--- DATA FOR PROCESSING Enclosed Below ---

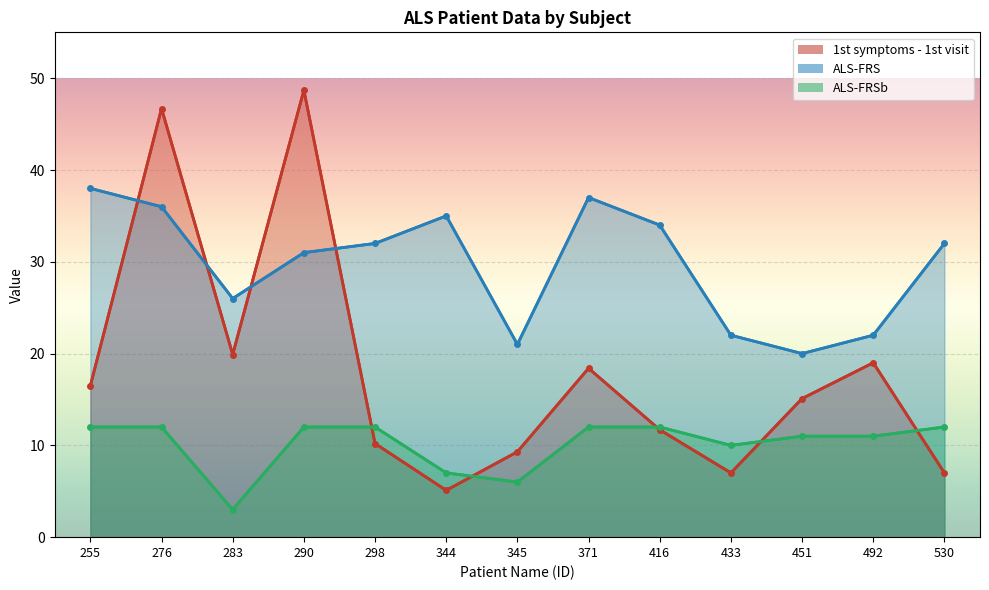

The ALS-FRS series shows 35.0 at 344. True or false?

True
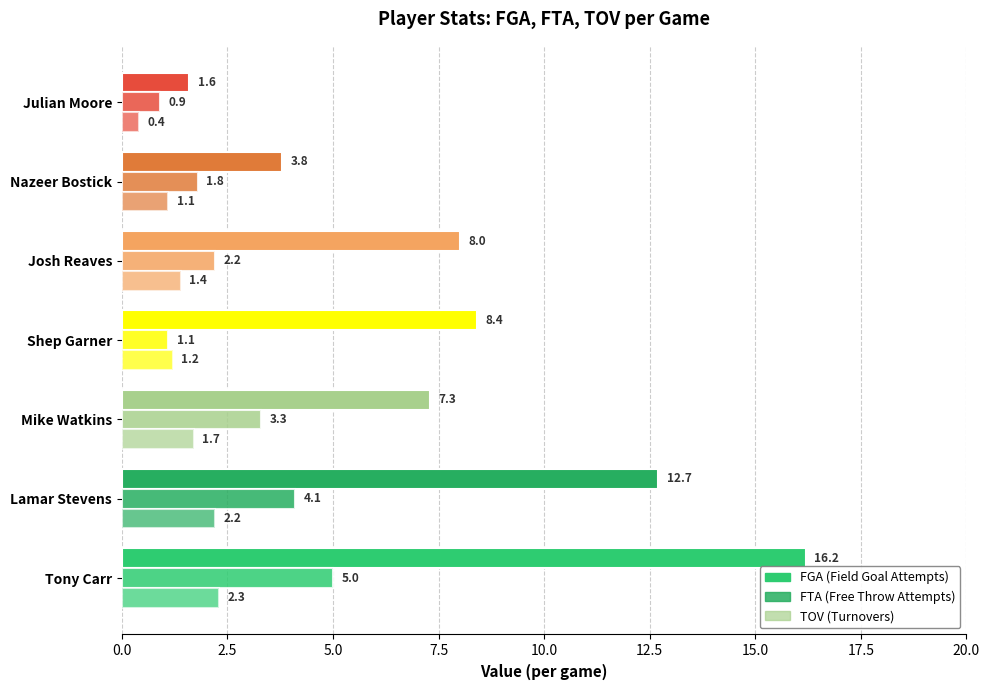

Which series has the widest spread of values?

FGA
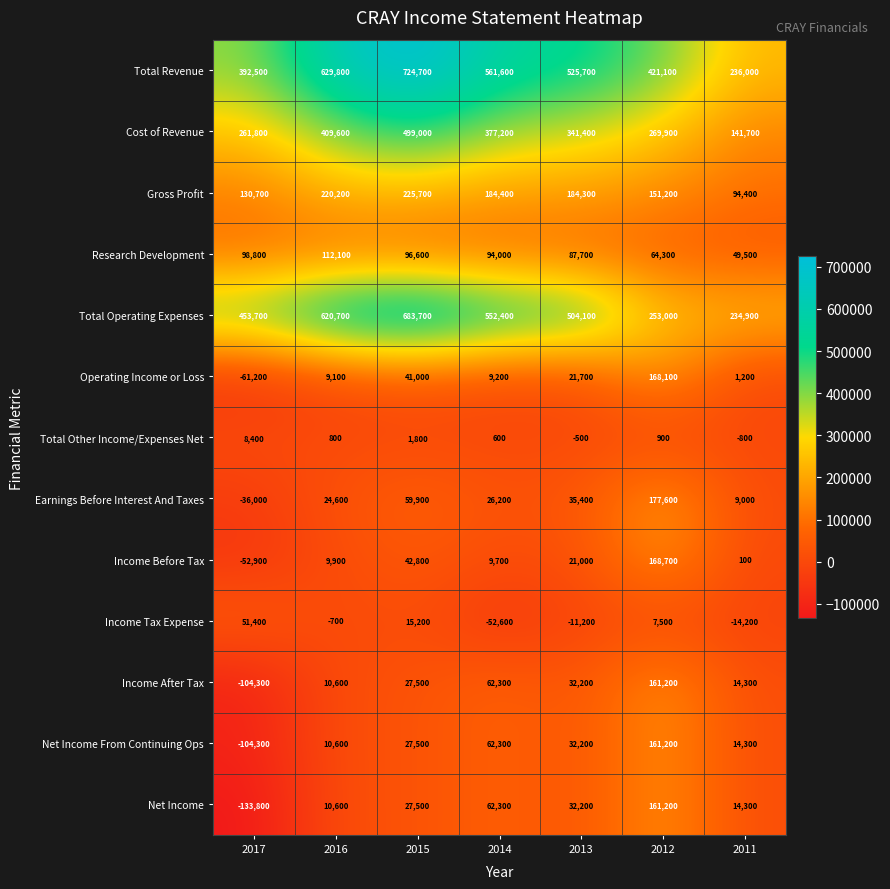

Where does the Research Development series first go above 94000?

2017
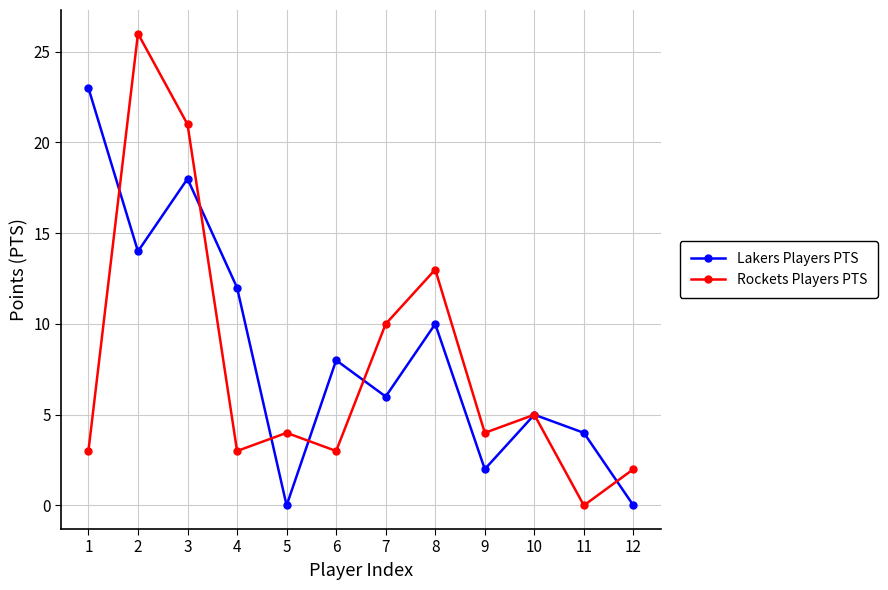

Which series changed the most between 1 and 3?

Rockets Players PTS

--- End of Enclosed DATA FOR PROCESSING ---

INSTRUCTIONS FOR THE TASK: Rewrite all of the items above with "series" replaced by "line" throughout and everything else unchanged. Omit the pictures.

PROBLEM SOLUTION:
The ALS-FRS line shows 35.0 at 344. True or false?

True

Which line has the widest spread of values?

FGA

Where does the Research Development line first go above 94000?

2017

Which line changed the most between 1 and 3?

Rockets Players PTS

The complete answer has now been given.